11. Ceza Dairesi Esas No: 2016/7023 Karar No: 2018/1319 Karar Tarihi: 15.02.2018
Vergi usul kanununa muhalefet - Yargıtay 11. Ceza Dairesi 2016/7023 Esas 2018/1319 Karar Sayılı İlamı
Özet:
Asliye Ceza Mahkemesi, vergi usul kanununa muhalefet suçundan açılan davada, sanığın defter ve belgeleri ibraz etmeye yanıt vermemesi sebebiyle suçun işlendiğine karar vermiş ancak mahkeme, suçun zamanaşımı nedeniyle düştüğü sonucuna varmıştır. Sanığa ilk defa 07.09.2006 tarihinde defter ve belgelerin istenmesine ilişkin yazı iletildiği ve 23.09.2006 tarihinde suçun işlendiği tespit edilmiştir. Yasadaki ceza miktarı ve üst sınırı itibariyle, suçun 5237 sayılı Türk Ceza Kanunu'nun 66/1-e maddesi uyarınca öngörülen 8 yıllık asli dava zamanaşımını aştığı ancak zamanaşımının mahkeme işleyişi için bir engel oluşturduğu belirtilmiştir. Mahkeme kararının üzerine, sanığın kamu davası açısından 5271 sayılı CMK'nın 223/8. maddesi uyarınca düşürüldüğü, ancak bu kararın yeniden yargılama yapılmasını gerektirmediği sonucuna varılmıştır. Kararda, yürürlükteki kanunların 5237 sayılı Türk Ceza Kanunu'nun 7 ve 5252 sayılı Türk Ceza Kanunu'nun Yürürlük ve Uygulama Şekli Hakkında Kanunu'nun 9. maddeleri görüşülmüştür.

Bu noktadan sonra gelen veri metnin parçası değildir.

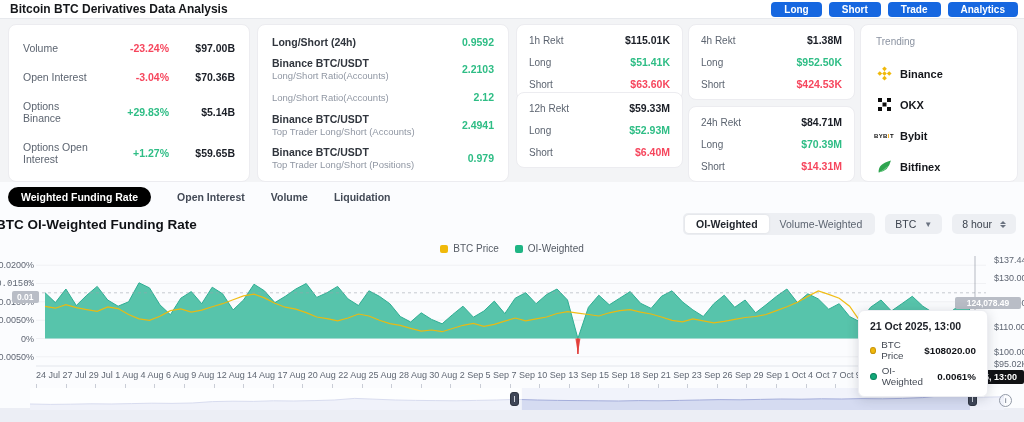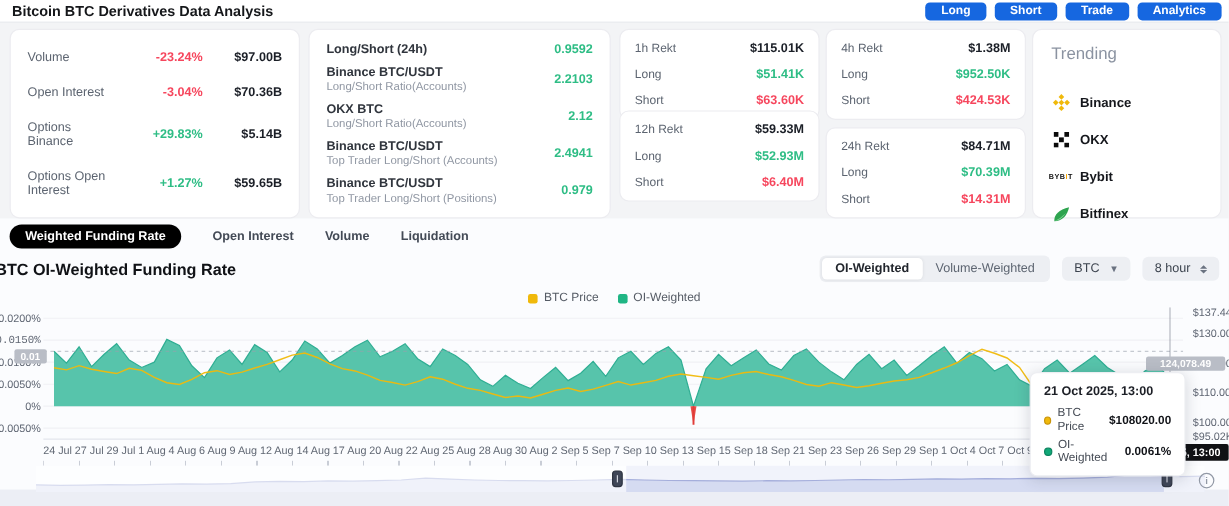--- a/index.html
+++ b/index.html
@@ -39,7 +39,7 @@
   .rekt-short { font-size:10.5px; font-weight:700; color:#f6465d; }
 
   .trending-card { left:860px; top:24px; width:158px; height:158px; padding:11px 15px; }
-  .trending-title { font-size:14px; color:#8b93a1; margin-bottom:18px; }
+  .trending-title { font-size:10px; color:#8b93a1; margin-bottom:11px; }
   .trending-item { display:flex; align-items:center; gap:8px; height:31px; cursor:pointer; }
   .t-icon { width:16px; height:16px; display:flex; align-items:center; justify-content:center; }
   .t-name { font-size:11px; font-weight:700; color:#15171c; }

11. Ceza Dairesi 2016/7023 E. , 2018/1319 K.
"İçtihat Metni"
MAHKEMESİ :Asliye Ceza Mahkemesi SUÇ : Vergi usul kanununa muhalefet HÜKÜM : Düşme
Defter ve belgeleri ibraz etmeme suçunun, varlığı noter tasdik kayıtları veya sair suretlerle sabit ve saklama mecburiyeti bulunan defter ve belgelerin vergi incelemesine yetkili kimselere ibraz edilmemesi ile oluştuğu, ibraz için verilen sürenin bitimini izleyen tarihin suç tarihi olduğu cihetle; sanığa defter ve belgelerin istenmesine ilişkin ilk yazının 07.09.2006 tarihinde tebliğ edildiği ve ibraz için 15 gün süre verildiği gözetildiğinde suç tarihinin 23.09.2006 olduğu ve hüküm tarihi olan 04.12.2013 tarihine kadar, 5237 sayılı Türk Ceza Kanununun 7 ve 5252 sayılı Türk Ceza Kanununun Yürürlük ve Uygulama Şekli Hakkında Kanunun 9. maddeleri hükmü uyarınca; bu suçun yasada gerektirdiği cezasının türü ve üst sınırı itibarıyla tabi olduğu, suç tarihi itibarıyla yürürlükte bulunan 5237 sayılı TCK’nun 66/1-e ve 67/4 maddelerinde öngörülen, olağanüstü dava zamanaşımının gerçekleşmediği anlaşılmış ise de, zamanaşımının olumsuz bir muhakeme şartı olarak kovuşturmaya engel olması karşısında; 5237 sayılı Türk Ceza Kanunu"nun 7 ve 5252 sayılı Türk Ceza Kanununun Yürürlük ve Uygulama Şekli Hakkında Kanunun 9. maddeleri hükmü gereğince sanığa yüklenen "defter ve belge ibraz etmeme" suçunun öngörülen cezasının miktarı ve üst sınırı itibariyle tabi olduğu 5237 sayılı kanunun 66/1-e maddesinde öngörülen 8 yıllık asli dava zamanaşımının kesici en son işlem sanığın ilk sorgu tarihinden temyiz inceleme tarihine kadar gerçekleştiği anlaşılmış, katılan vekilinin temyiz itirazları bu nedenle yerinde görülmüş olduğundan sair yönleri incelenmeyen hükmün 5320 sayılı yasanın 8/1. maddesi gereğince uygulanması gereken 1412 sayılı CMUK"nın 321. maddesi uyarınca BOZULMASINA, ancak bu husus yeniden yargılama yapılmasını gerektirmediğinden aynı Yasanın 322. maddesinde öngörülen yetkiye dayanılarak sanık hakkında açılan kamu davasının gerçekleşen zamanaşımı nedeniyle 5237 sayılı TCK"nın 66/1-e ve 5271 sayılı CMK"nın 223/8. maddeleri uyarınca DÜŞMESİNE, 15.02.2018 tarihinde oybirliği ile karar verildi.